Allí y entonces

Hola,

He recibido tu carta, es bonito que todavía nos comuniquemos escribiendo a mano y no tecleando. Así que siguiendo tu ejemplo, yo haré lo mismo, espero que entiendas mi letra.

Gracias por todo lo que me dices en tus líneas, por tus deseos y por compartir conmigo tus ilusiones, pero lamento decirte que no va a ocurrir nada de lo que en ellas escribes. Lo que tú consideras el posible comienzo de un amor, para mí no ha sido más que un encontrarnos, un coincidir, pero no un confluir. Ha sido agradable, entretenido, estimulante, sí, pero hasta ahí, nada más que añadir. Considérame egoísta si quieres, pero antes de hacerlo plantéate si no eres tú el egoísta, no tanto o más que yo, sino el único entre tú y yo.

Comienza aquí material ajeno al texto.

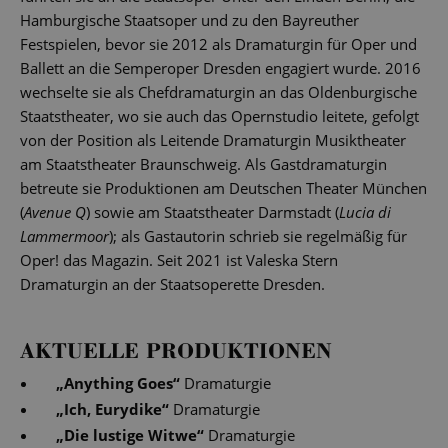
Hamburgische Staatsoper und zu den Bayreuther
Festspielen, bevor sie 2012 als Dramaturgin für Oper und
Ballett an die Semperoper Dresden engagiert wurde. 2016
wechselte sie als Chefdramaturgin an das Oldenburgische
Staatstheater, wo sie auch das Opernstudio leitete, gefolgt
von der Position als Leitende Dramaturgin Musiktheater
am Staatstheater Braunschweig. Als Gastdramaturgin
betreute sie Produktionen am Deutschen Theater München
(
Avenue Q
) sowie am Staatstheater Darmstadt (
Lucia di
Lammermoor
); als Gastautorin schrieb sie regelmäßig für
Oper! das Magazin. Seit 2021 ist Valeska Stern
Dramaturgin an der Staatsoperette Dresden.
AKTUELLE PRODUKTIONEN
„
Anything Goes
“
Dramaturgie
„
Ich, Eurydike
“
Dramaturgie
„
Die lustige Witwe
“
Dramaturgie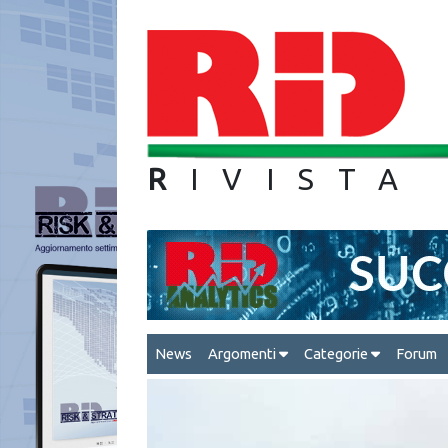
R
IVIS
News
Argomenti
Categorie
Forum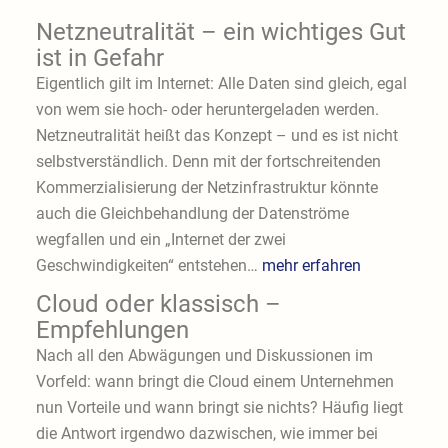
Netzneutralität – ein wichtiges Gut
ist in Gefahr
Eigentlich gilt im Internet: Alle Daten sind gleich, egal
von wem sie hoch- oder heruntergeladen werden.
Netzneutralität heißt das Konzept – und es ist nicht
selbstverständlich. Denn mit der fortschreitenden
Kommerzialisierung der Netzinfrastruktur könnte
auch die Gleichbehandlung der Datenströme
wegfallen und ein „Internet der zwei
Geschwindigkeiten“ entstehen…
mehr erfahren
Cloud oder klassisch –
Empfehlungen
Nach all den Abwägungen und Diskussionen im
Vorfeld: wann bringt die Cloud einem Unternehmen
nun Vorteile und wann bringt sie nichts? Häufig liegt
die Antwort irgendwo dazwischen, wie immer bei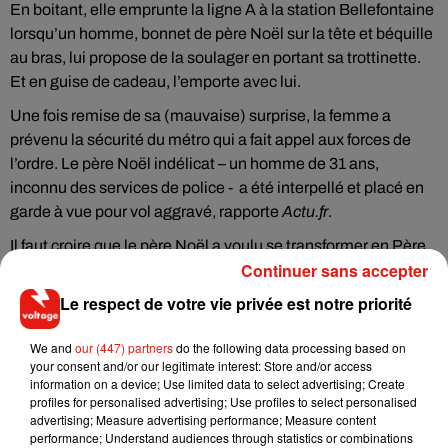
En boitant, elle emprunte la ligne A à la station Bellefontaine
lorsqu’un homme, bonnet de père Noël sur la tête et béquille
au bras, lui propose de la soulager en portant sa trottinette.
Et en guise de cadeau, l’emporte avec lui.
Une fois remise de sa (mauvaise) surprise, la femme a
prévenu la sécurité du métro qui a fait appel aux forces de
l’ordre. Le père Noël indélicat – un homme de 31 ans,
inconnu des services de police - a été interpellé et placé en
garde à vue pour vol aggravé, rapporte
Actu.fr
.
Il faut croire que le père Noël a voulu se transformer en Père
Continuer sans accepter
Fouettard...
Le respect de votre vie privée est notre priorité
We and
our (447) partners
do the following data processing based on
your consent and/or our legitimate interest: Store and/or access
Musique
information on a device; Use limited data to select advertising; Create
profiles for personalised advertising; Use profiles to select personalised
advertising; Measure advertising performance; Measure content
performance; Understand audiences through statistics or combinations
RÜFÜS DU SOL annonce un nouvel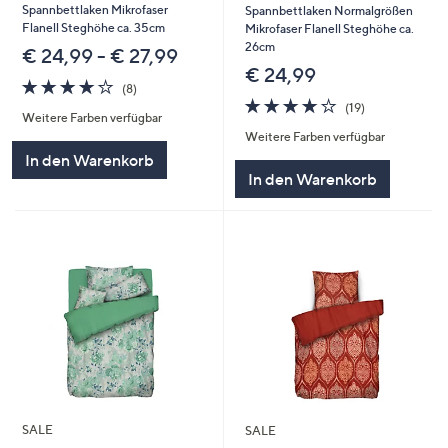
Spannbettlaken Mikrofaser
Spannbettlaken Normalgrößen
Flanell Steghöhe ca. 35cm
Mikrofaser Flanell Steghöhe ca.
26cm
€ 24,99 - € 27,99
€ 24,99
4.1
8
(8)
von
Bewertungen
4.0
19
(19)
Weitere Farben verfügbar
5
von
Bewertungen
Weitere Farben verfügbar
5
In den Warenkorb
In den Warenkorb
SALE
SALE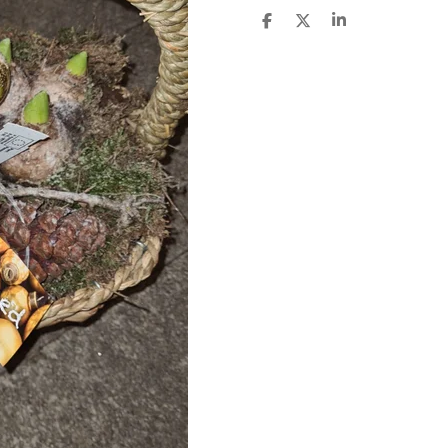
D
D
S
E
E
H
L
E
A
E
L
R
N
E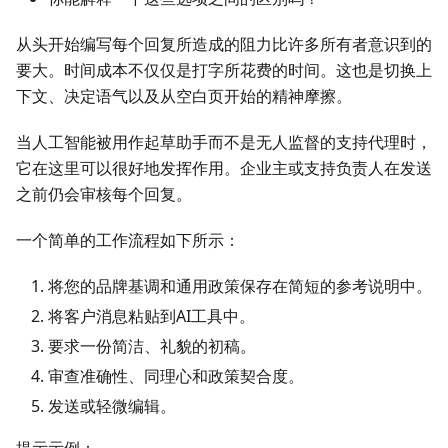
从头开始编写每个回复所造成的阻力比许多所有者意识到的
要大。时间成本不仅仅是打字所花费的时间。这也是切换上
下文、决定语气以及从空白页开始的精神摩擦。
当人工智能被用作起草助手而不是无人监督的支持代理时，
它在这里可以很好地发挥作用。企业主或支持负责人在发送
之前仍会审核每个回复。
一个简单的工作流程如下所示：
将您的品牌基调和通用政策保存在简短的参考说明中。
将客户消息粘贴到AI工具中。
要求一份简洁、礼貌的初稿。
审查准确性、同理心和政策契合度。
发送或轻微编辑。
提示示例：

Como bien dices, nos hemos visto frente a frente en un determinado momento y lugar, pero no creo que lo hayamos disfrutado juntos y hecho de ello una vivencia común. Tú y yo no hemos iniciado un nosotros. Tu camino y el mío se han cruzado y de igual manera que nos acercamos, nos alejamos, no solo yo de ti, tú también de mí. Y está bien que así sea, es lo que corresponde. Cada uno en un punto cualquiera de este universo infinito en el que vivimos. ¿Nos volveremos a juntar algún día? Puede que sí, o que no, nunca se sabe. Por la parte que a mí me toca lo dejo en manos del destino, mi intención hoy no es la de buscarte, ya veremos mañana.

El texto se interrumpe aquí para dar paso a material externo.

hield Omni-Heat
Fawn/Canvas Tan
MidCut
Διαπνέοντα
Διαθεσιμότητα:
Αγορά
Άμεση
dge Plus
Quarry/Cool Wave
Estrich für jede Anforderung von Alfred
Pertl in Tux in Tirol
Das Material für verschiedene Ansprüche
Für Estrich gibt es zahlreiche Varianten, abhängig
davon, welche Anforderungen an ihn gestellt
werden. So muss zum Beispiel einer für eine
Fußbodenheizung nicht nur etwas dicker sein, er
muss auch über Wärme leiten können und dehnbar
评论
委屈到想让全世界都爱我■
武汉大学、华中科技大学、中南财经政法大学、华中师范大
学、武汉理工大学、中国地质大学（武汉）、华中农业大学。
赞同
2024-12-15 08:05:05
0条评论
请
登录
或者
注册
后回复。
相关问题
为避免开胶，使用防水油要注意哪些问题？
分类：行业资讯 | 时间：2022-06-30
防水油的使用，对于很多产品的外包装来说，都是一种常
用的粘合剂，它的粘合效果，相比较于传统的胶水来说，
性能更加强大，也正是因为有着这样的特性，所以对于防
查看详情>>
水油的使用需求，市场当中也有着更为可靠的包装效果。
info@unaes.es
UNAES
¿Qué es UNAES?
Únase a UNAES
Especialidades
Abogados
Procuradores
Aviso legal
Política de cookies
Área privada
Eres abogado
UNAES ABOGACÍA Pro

Espero que tú tampoco lo hagas, como tampoco espero que no me pidas explicaciones. No tengo por qué dártelas. Y no te las daría. Sería triste que lo hicieras, cambiaría el buen concepto que me he creado de ti. Ya tenemos una edad y una historia tras nosotros que nos dice que no somos tan dueños de nuestra vida como quisiéramos, que en muchas ocasiones estamos a merced de los astros y de la química. Y cuando ellos dicen que no, es que no. No hay más. Sabes perfectamente de qué te estoy hablando, te ha pasado antes, a mí también. Y hay que aceptarlo como lo que es. Con una sonrisa, con un punto de melancolía si quieres, y pensando que con el tiempo esto no será más que un bonito recuerdo. Ojalá lo contemplaras ya así, tal y como yo lo hago.

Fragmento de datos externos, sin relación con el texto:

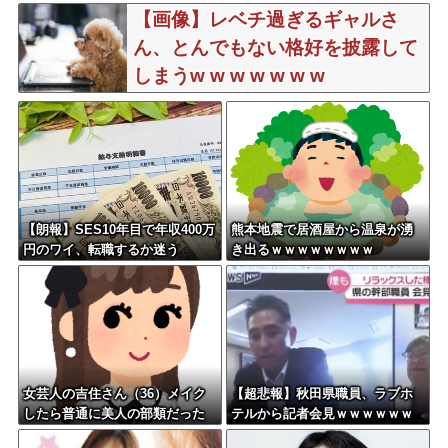
壊れセーフ
【画像】レベチ過ぎるギャルさ
ん、とんでもない格好を披露して
しまうw w w w w w w
【朗報】SES10年目で年収400万
熊本地震で居酒屋から温泉が湧
円のワイ、転職するか迷う
き出るｗｗｗｗｗｗｗｗ
女芸人の吉住さん（36）メイク
【超悲報】秋田県職員、ラブホ
したら普通に美人の部類だった
テルから記者会見ｗｗｗｗｗｗ
と判明ｗｗｗｗｗｗｗｗｗ
ｗｗｗ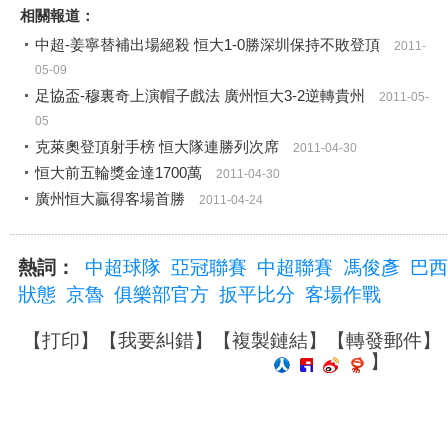
相關報道：
中超-姜寧替補出場絕殺 恒大1-0勝深圳保持不敗登頂
2011-
05-09
足協盃-穆裏奇上演帽子戲法 廣州恒大3-2逆轉貴州
2011-05-
05
克萊奧登頂射手榜 恒大隊連勝列次席
2011-04-30
恒大前五輪獎金達1700萬
2011-04-30
廣州恒大贏得客場首勝
2011-04-24
熱詞：
中超球隊
亞冠聯賽
中超聯賽
馮俊彥
巴西
狀態
京魯
俱樂部官方
扳平比分
客場作戰
【
打印
】【
我要糾錯
】【
複製鏈結
】【
轉發郵件
】
】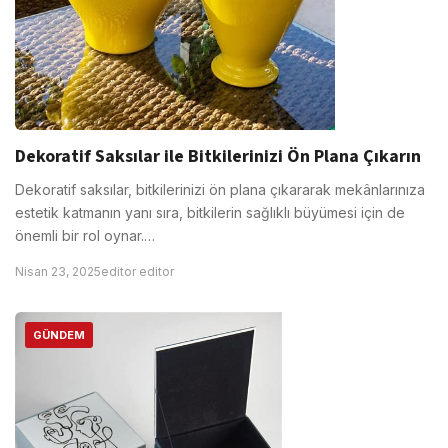
Dekoratif Saksılar ile Bitkilerinizi Ön Plana Çıkarın
Dekoratif saksılar, bitkilerinizi ön plana çıkararak mekânlarınıza
estetik katmanın yanı sıra, bitkilerin sağlıklı büyümesi için de
önemli bir rol oynar.…
Nisan 23, 2025
editor editor
GÜNDEM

¿Qué ocurrirá ahora? No lo sé, no tengo la respuesta. Pero lo que sí preveo es que tardaremos en vernos, en hablar, en ponernos en contacto. Es necesario dejar que el aquí y ahora que tú apuntas se convierta en un allí y entonces del que ya estemos distanciados, que tú vuelvas a ser tú y yo sea yo. Cada uno viviendo su realidad y con el paso del tiempo, ver qué queda de esto, de aquello. Será entonces cuando con sinceridad y honestidad veamos qué tenemos en común, si es que tenemos algo, y si nos convertimos en amigos o nos quedamos como conocidos. Más que eso, hoy por hoy, no lo veo. Con esta expresión no estoy dejando una puerta abierta a la posibilidad de un mañana porque tampoco lo veo, es únicamente una forma de hablar.

Te mando un fuerte abrazo, como el último que nos dimos y como el que ojalá nos volvamos a dar algún día.